One problem was the size of the amount – almost £900.
eBay customer service is partitioned into many different units and spread over several countries, so sometimes I was speaking to the USA, Ireland or India.
Most of the customer service responders could not or would not make refunds for more than $100, so I found myself being ping-ponged around the internal eBay phone system, between people who had authority to do things like that and people who were actually in the right department to do it.
I was assured that no money would be taken from my Paypal account ( I also believed, incorrectly, that it was no longer connected to that eBay shop) but when invoice time rolled around I had £410 taken from my account by eBay for fees incurred by the scammer.

I phoned eBay again and managed to get the money refunded just in time for the start of the month when all my bills go out.
Another few phone calls finally got me to someone in India who was willing to go through 63 pages of invoice, deleting every transaction. It got to the point where he said he would have to finish it offline and phone me the next day, which he dutifully did!
Eventually I got there and my MC011 restriction was lifted.
I then had to go back into each affected account and phone eBay to ask for the restriction to be lifted on that account too, which was easy by comparison, but each account only had half of the selling limits it previously had.
Things I Learned From Selling My eBay Account
- Selling my eBay account was one of the stupidest mistakes I’ve made (related to money and business) and one I will definitely never repeat
- eBay can track your identity in lots of ways and link eBay accounts by postal addresses, payment info and even IP addresses
- You can log into regional eBay sites as a business and sell there (eBay.de in this case) like a local
- You can link autoresponders to eBay sales and they will send out activation keys to customers instantly
- MS Office keys can be bought in bulk and sell really well
- There are some shady looking websites that will sell you eBay accounts for hundreds and even thousands of dollars
- ‘Stealth’ eBay accounts are a thing
- Virtual credit cards are a thing
One of the few silver linings to this whole experience is that I actually learned about new ways of selling things – I had already tried selling activation keys for games – but the scammer who bought my eBay account had a very slick set-up with tutorial videos.
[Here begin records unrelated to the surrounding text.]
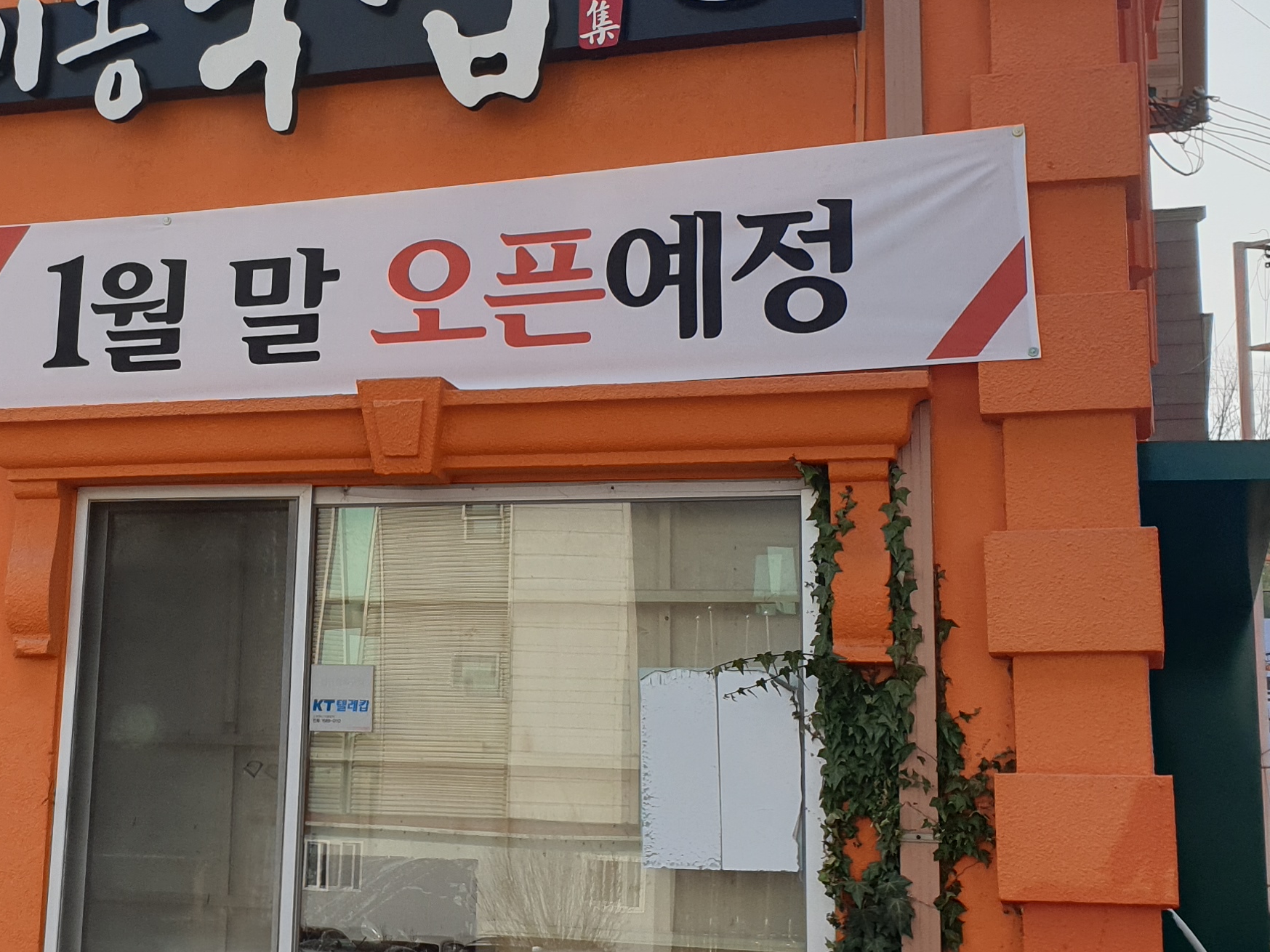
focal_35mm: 60
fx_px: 2201
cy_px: 427
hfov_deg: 31.3
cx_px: 239
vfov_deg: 24.4
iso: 50
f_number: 2.4
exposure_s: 1/1567
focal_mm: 4.3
Probably the most frustrating thing about the whole ordeal was that the scammer didn’t need to scam me – he was making a mint – he could have paid all of the fees off and refunded the 20% or so defective items and still made good money.
If anything this has inspired me to try selling license keys like he did, but to do it better, but that is a project for another day.
If it hasn’t become apparent while reading this post I will say it one last time – DO NOT SELL YOUR EBAY ACCOUNT – EVER!